New research indicates Sativex – a cannabis-derived pharmaceutical – can mitigate spasticity associated with prolonged spinal cord injury.
Conducted by a group of Spanish doctors from the Hospital Universitario y Politécnico, La Fe, Valencia, Spain, a six-month study revealed that Sativex (a cannabinoid-based spray) may provide relief where Western medicine has failed.
A comparatively small observational study, 15 patients participated in the “orally administered drug delta-9-tetrahydrocannabinol-cannabidiol” research. The study found that patients diagnosed with chronic spinal cord injuries with refractory spasticity benefited from the cannabis-based medicine.
According to the abstract published in the US National Library of Medicine National Institutes of Health, the analyzed variables were measured by utilizing four different scales: “modified Ashworth scale, Penn spasm frequency scale, Numeric Rating Scale, and Visual Analogue Scale for pain. Additionally, clinical variables and side effects of the treatment were also collected.”
Sativex Research Results
“Fifteen patients took part in this study. A significant improvement was observed on three of the scales recorded: modified Ashworth scale (z = -2.97; p = 0.003), Penn spasm frequency scale (z = -2.76; p = 0.006) and Numeric Rating Scale (z = -3.21; p = 0.001).
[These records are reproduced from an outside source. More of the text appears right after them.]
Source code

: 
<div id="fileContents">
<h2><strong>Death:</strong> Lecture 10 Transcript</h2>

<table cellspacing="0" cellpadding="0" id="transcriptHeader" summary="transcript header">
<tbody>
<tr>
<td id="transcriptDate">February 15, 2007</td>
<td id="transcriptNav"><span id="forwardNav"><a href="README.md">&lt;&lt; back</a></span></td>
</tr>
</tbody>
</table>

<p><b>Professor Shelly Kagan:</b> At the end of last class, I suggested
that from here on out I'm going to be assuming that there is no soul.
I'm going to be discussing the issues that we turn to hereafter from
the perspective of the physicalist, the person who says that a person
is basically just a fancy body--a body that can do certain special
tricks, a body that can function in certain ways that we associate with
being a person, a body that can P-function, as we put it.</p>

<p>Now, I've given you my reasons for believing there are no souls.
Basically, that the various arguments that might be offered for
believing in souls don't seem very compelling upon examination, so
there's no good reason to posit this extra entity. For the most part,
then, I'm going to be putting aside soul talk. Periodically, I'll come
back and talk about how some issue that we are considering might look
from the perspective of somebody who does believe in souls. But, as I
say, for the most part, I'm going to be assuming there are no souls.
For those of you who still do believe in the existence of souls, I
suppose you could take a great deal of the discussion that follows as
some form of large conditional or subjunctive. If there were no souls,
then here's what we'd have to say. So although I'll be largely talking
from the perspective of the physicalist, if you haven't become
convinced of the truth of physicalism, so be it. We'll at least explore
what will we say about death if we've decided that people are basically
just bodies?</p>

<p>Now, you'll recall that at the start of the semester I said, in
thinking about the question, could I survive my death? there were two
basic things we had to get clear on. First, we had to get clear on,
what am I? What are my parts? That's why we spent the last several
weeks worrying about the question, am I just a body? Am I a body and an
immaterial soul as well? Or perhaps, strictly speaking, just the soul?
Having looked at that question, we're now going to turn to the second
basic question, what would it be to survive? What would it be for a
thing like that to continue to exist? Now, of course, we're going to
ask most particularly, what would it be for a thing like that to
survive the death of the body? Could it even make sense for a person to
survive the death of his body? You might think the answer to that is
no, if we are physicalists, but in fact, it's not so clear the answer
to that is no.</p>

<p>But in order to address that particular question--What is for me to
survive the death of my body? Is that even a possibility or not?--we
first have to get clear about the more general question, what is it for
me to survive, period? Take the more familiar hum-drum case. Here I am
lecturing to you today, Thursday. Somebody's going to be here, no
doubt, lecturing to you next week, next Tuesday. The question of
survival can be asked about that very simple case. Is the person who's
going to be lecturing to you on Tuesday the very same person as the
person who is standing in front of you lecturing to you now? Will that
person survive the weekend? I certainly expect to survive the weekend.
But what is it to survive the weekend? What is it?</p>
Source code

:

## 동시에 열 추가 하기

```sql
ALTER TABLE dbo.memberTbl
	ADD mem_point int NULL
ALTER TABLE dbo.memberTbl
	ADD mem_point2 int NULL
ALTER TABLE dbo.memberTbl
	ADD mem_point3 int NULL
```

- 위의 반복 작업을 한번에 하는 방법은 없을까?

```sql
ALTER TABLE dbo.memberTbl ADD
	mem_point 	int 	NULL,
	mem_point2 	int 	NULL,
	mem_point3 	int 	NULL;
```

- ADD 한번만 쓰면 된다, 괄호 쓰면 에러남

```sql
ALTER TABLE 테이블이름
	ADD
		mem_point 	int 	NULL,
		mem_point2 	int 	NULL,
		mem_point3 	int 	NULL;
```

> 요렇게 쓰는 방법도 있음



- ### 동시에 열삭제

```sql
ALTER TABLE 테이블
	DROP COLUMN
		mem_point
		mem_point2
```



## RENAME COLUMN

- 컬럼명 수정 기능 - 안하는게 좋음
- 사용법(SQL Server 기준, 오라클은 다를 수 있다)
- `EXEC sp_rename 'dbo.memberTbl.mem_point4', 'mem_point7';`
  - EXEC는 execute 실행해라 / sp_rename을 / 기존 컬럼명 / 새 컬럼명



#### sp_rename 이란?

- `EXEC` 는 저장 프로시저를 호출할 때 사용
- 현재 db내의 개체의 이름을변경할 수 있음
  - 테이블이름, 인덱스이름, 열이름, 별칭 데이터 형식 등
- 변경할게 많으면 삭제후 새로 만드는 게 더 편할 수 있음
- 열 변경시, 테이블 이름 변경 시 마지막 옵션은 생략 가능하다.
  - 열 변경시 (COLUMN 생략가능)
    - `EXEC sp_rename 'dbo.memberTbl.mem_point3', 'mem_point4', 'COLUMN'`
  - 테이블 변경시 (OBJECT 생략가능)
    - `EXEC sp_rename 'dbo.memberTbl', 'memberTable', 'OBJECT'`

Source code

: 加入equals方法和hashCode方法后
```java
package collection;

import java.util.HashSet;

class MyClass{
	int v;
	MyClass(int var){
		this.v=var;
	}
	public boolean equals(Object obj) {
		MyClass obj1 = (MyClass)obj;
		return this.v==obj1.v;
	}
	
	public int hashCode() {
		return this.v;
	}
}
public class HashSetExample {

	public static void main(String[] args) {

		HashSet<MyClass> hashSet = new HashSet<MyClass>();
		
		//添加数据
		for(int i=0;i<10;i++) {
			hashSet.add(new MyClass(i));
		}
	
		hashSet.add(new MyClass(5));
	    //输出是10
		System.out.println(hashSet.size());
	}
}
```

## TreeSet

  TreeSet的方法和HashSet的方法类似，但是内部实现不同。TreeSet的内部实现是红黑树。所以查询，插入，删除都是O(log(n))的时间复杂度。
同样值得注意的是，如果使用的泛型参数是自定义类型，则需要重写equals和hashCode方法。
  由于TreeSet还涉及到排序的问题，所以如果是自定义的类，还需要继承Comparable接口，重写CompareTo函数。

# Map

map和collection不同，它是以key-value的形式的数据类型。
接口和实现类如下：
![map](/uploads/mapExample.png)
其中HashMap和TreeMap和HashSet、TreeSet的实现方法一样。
The use of the drug was withdrawn in two patients due to side effects.”
While the study concluded Sativex benefits those suffering from spasticity associated with chronic spinal cord injury, and for whom therapeutic measures have been inadequate, it also noted that “further studies need to be conducted before the use of this drug can be recommended.”
Manufactured and distributed by GW Pharmaceuticals, the cannabinoid-based spray was found to be effectual in a 2014 study at quelling spasticity suffered by multiple sclerosis patients.